Stored data entries

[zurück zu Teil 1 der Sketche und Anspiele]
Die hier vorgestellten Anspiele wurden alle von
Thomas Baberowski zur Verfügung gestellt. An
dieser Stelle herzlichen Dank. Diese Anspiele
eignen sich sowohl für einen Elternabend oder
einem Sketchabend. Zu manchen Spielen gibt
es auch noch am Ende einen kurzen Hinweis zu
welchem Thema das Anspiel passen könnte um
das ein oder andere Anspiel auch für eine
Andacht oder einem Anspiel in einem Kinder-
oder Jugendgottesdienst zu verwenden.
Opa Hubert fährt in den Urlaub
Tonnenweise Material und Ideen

# [WHAT YOU WILL DO]
Please reproduce every line of text from the records above, word for word, with no changes.

# [FINISHED EXERCISE]
[zurück zu Teil 1 der Sketche und Anspiele]
Die hier vorgestellten Anspiele wurden alle von
Thomas Baberowski zur Verfügung gestellt. An
dieser Stelle herzlichen Dank. Diese Anspiele
eignen sich sowohl für einen Elternabend oder
einem Sketchabend. Zu manchen Spielen gibt
es auch noch am Ende einen kurzen Hinweis zu
welchem Thema das Anspiel passen könnte um
das ein oder andere Anspiel auch für eine
Andacht oder einem Anspiel in einem Kinder-
oder Jugendgottesdienst zu verwenden.
Opa Hubert fährt in den Urlaub
Tonnenweise Material und Ideen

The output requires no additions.